= Trapezoidal rule (differential equations) =

Numerical method for solving ordinary differential equations

In numerical analysis and scientific computing, the trapezoidal rule is a numerical method to solve ordinary differential equations derived from the trapezoidal rule for computing integrals. The trapezoidal rule is an implicit second-order method, which can be considered as both a Runge–Kutta method and a linear multistep method.

== Method ==

Suppose that we want to solve the differential equation
$$y' = f(t,y).$$
The trapezoidal rule is given by the formula
$$y_{n+1} = y_n + \tfrac 1 2 h \Big( f(t_n,y_n) + f(t_{n+1},y_{n+1}) \Big),$$
where $h = t_{n+1} - t_n$ is the step size.

This is an implicit method: the value $y_{n+1}$ appears on both sides of the equation, and to actually calculate it, we have to solve an equation which will usually be nonlinear. One possible method for solving this equation is Newton's method. We can use the Euler method to get a fairly good estimate for the solution, which can be used as the initial guess of Newton's method. Cutting short, using only the guess from Eulers method is equivalent to performing Heun's method.

== Motivation ==

Integrating the differential equation from $t_n$ to $t_{n+1}$, we find that
$$y(t_{n+1}) - y(t_n) = \int_{t_n}^{t_{n+1}} f(t,y(t)) \,\mathrm{d}t.$$
The trapezoidal rule states that the integral on the right-hand side can be approximated as
$$\int_{t_n}^{t_{n+1}} f(t,y(t)) \,\mathrm{d}t \approx \tfrac12 h \Big( f(t_n,y(t_n)) + f(t_{n+1},y(t_{n+1})) \Big).$$
Now combine both formulas and use that $y_n \approx y(t_n)$ and $y_{n+1} \approx y(t_{n+1})$ to get the trapezoidal rule for solving ordinary differential equations.

== Error analysis ==

It follows from the error analysis of the trapezoidal rule for quadrature that the local truncation error $\tau_n$ of the trapezoidal rule for solving differential equations can be bounded as:
$$|\tau_n| \le \tfrac1{12} h^3 \max_t |y(t)|.$$
Thus, the trapezoidal rule is a second-order method. This result can be used to show that the global error is $O(h^2)$ as the step size $h$ tends to zero (see big O notation for the meaning of this).

== Stability ==

The pink region is the stability region for the trapezoidal method.

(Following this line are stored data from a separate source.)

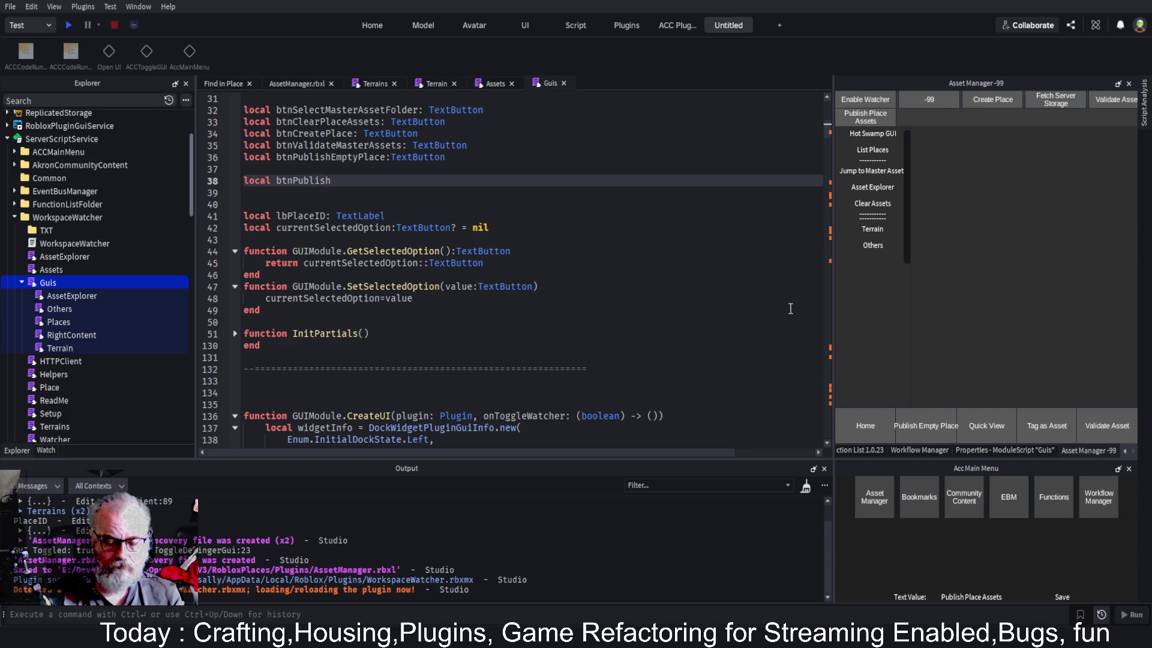
pyautogui.write('PlaceAss')
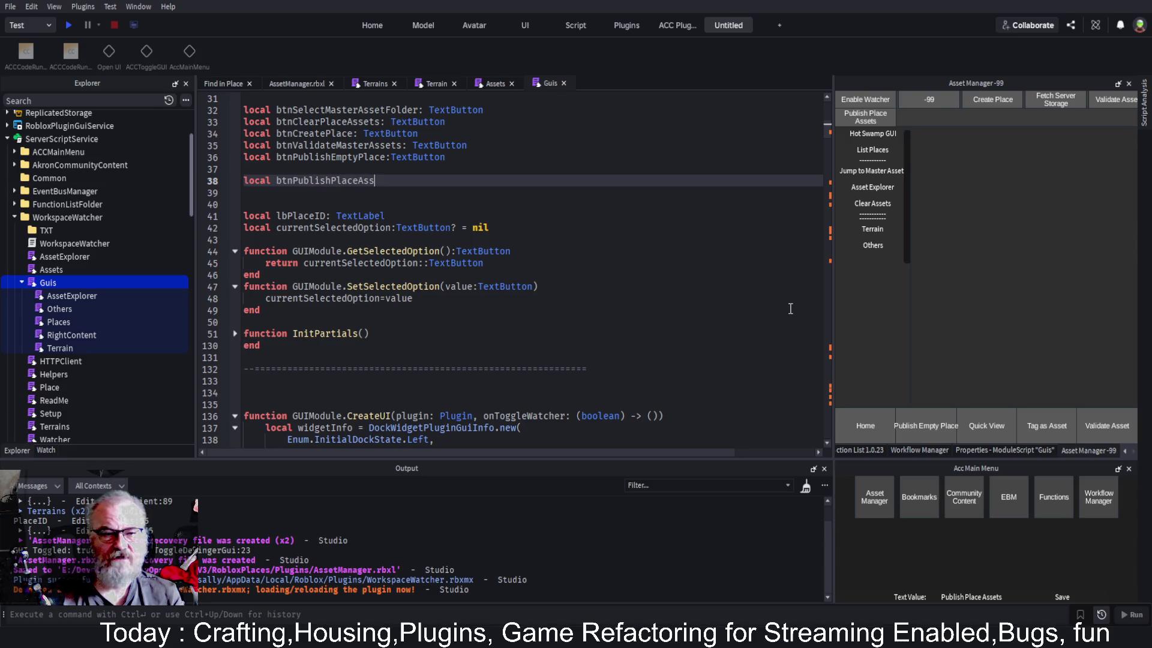
pyautogui.write('ts:TE')
pyautogui.press('Tab')
pyautogui.press('Return')
pyautogui.press('ctrl+s')
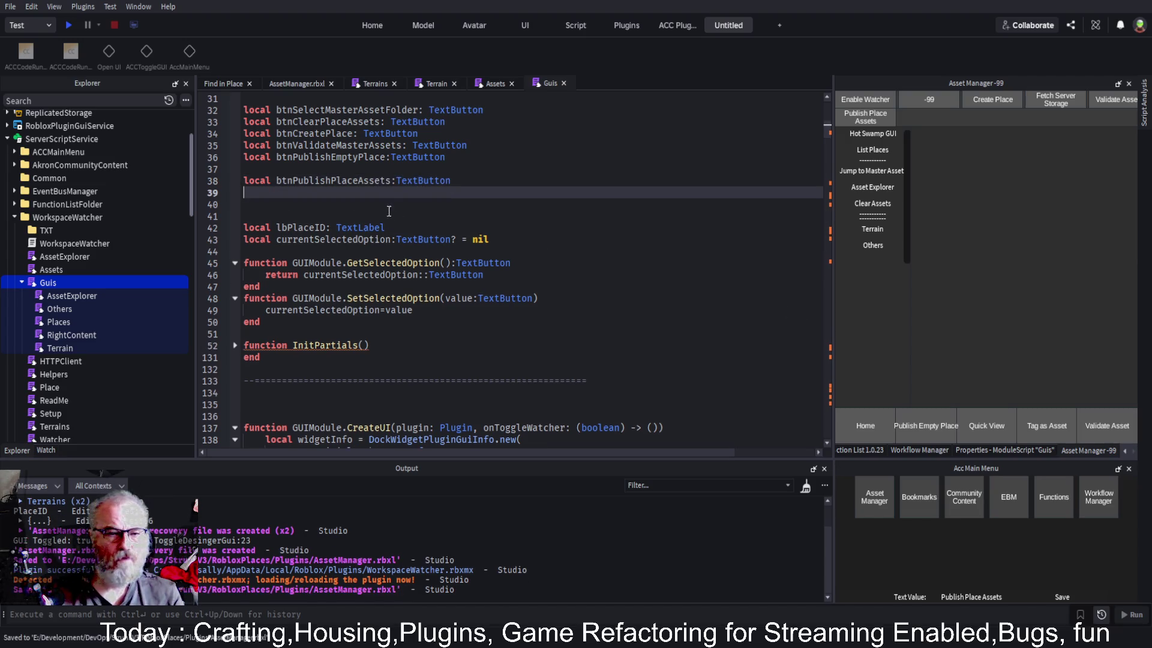
pyautogui.doubleClick(349, 181)
pyautogui.scroll(-20, 468, 271)
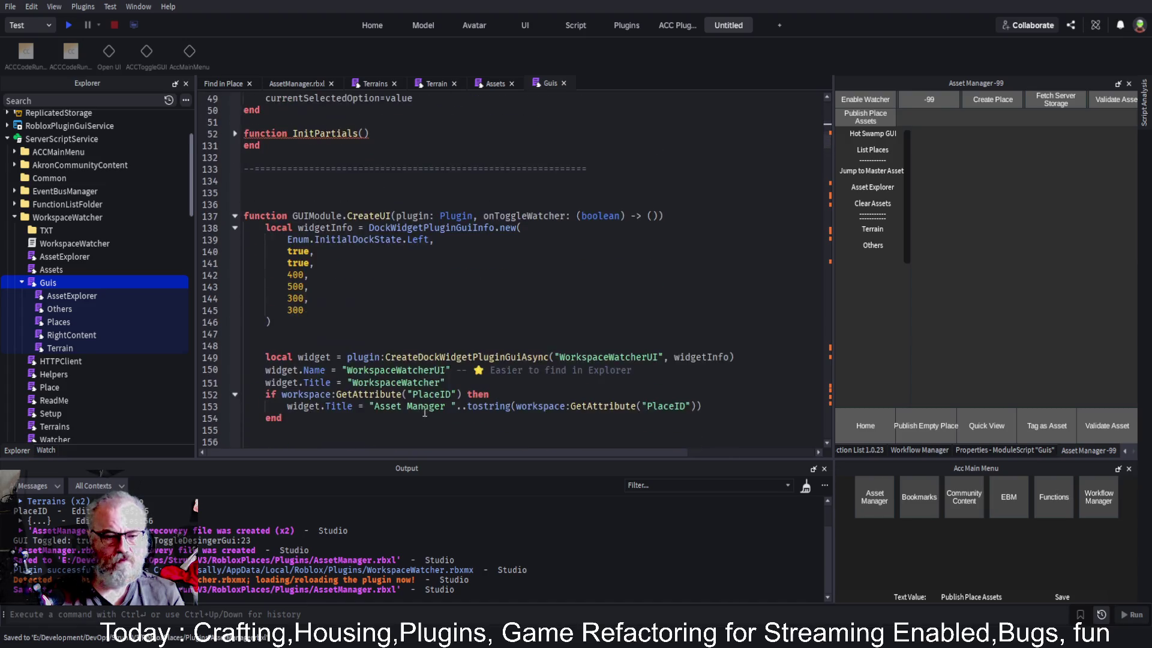
# Fold the btnCreatePlace handler, add btnPublishPlaceAssets = top2 below the validate-assets handler, and save
pyautogui.scroll(-10, 285, 324)
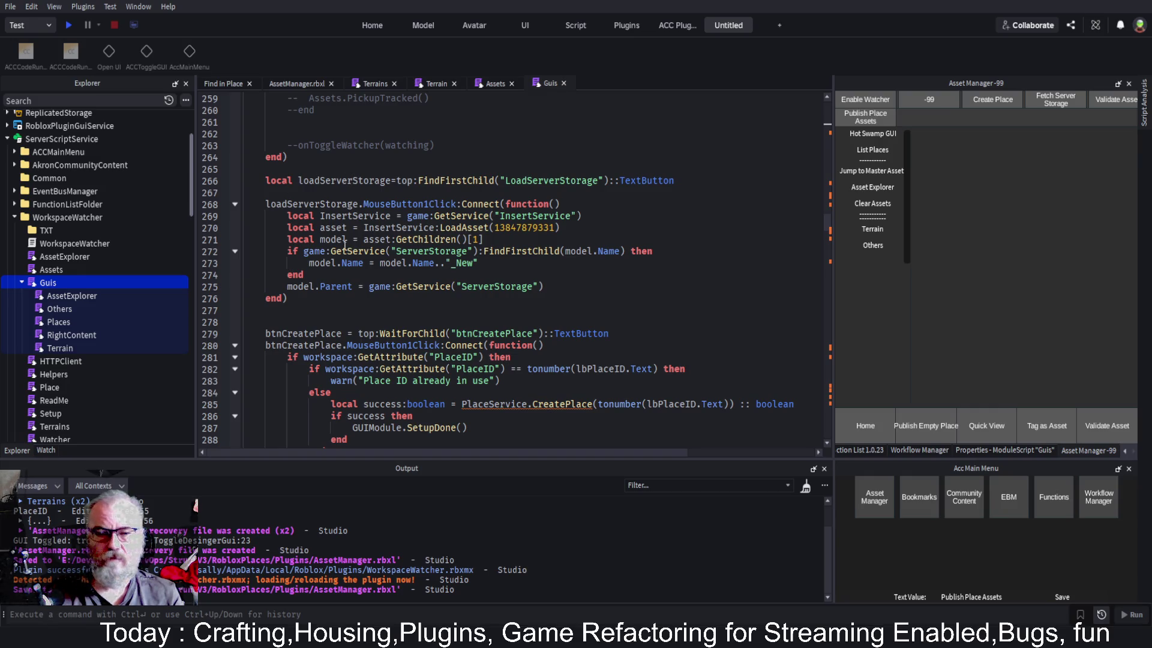
pyautogui.click(236, 347)
pyautogui.scroll(-5, 279, 262)
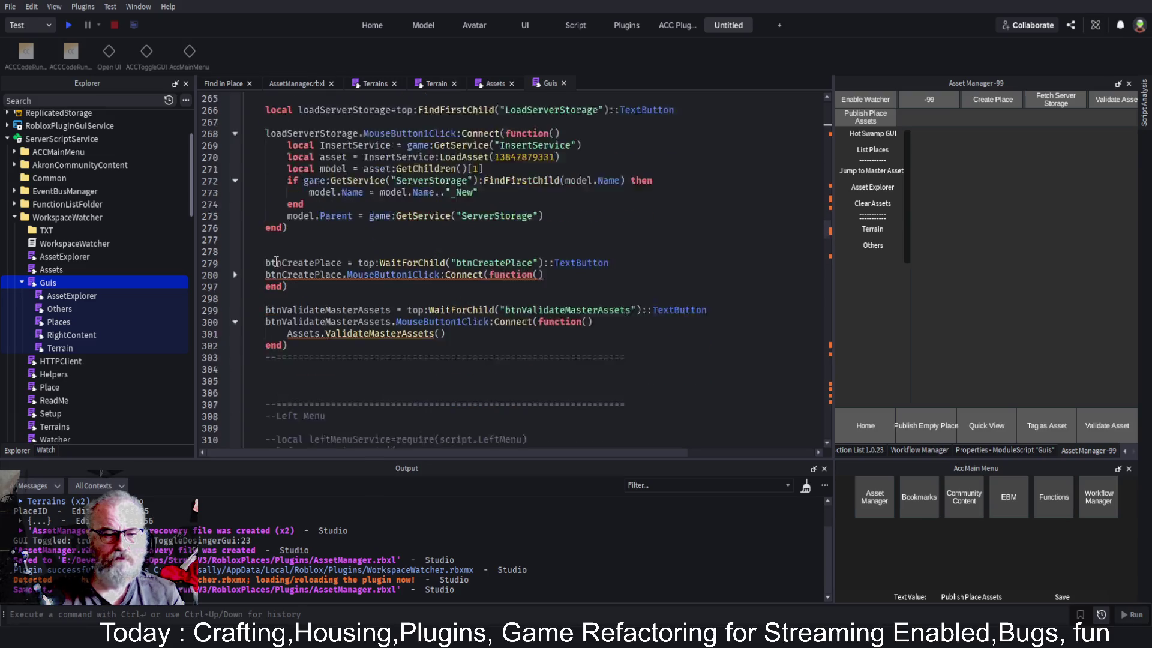
pyautogui.click(279, 270)
pyautogui.press('Up')
pyautogui.press('Up')
pyautogui.press('Up')
pyautogui.press('End')
pyautogui.press('Return')
pyautogui.press('Return')
pyautogui.press('Return')
pyautogui.write('btnPublishPlaceAssets')
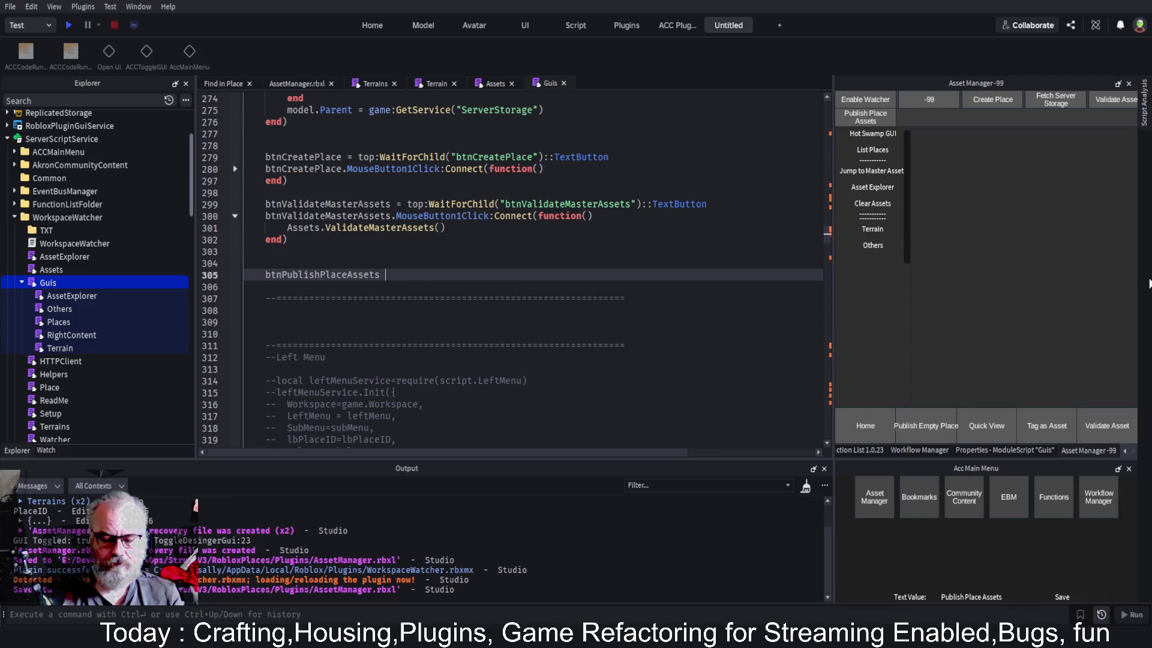
pyautogui.press('Escape')
pyautogui.press('Return')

The region of absolute stability for the trapezoidal rule is
$$\{ z \in \mathbb{C} \mid \operatorname{Re}(z) < 0 \}.$$
This includes the left-half plane, so the trapezoidal rule is A-stable. The second Dahlquist barrier states that the trapezoidal rule is the most accurate amongst the A-stable linear multistep methods. More precisely, a linear multistep method that is A-stable has at most order two, and the error constant of a second-order A-stable linear multistep method cannot be better than the error constant of the trapezoidal rule.

In fact, the region of absolute stability for the trapezoidal rule is precisely the left-half plane. This means that if the trapezoidal rule is applied to the linear test equation y = λy, the numerical solution decays to zero if and only if the exact solution does. However, the decay of the numerical solution can be many orders of magnitude slower than that of the true solution.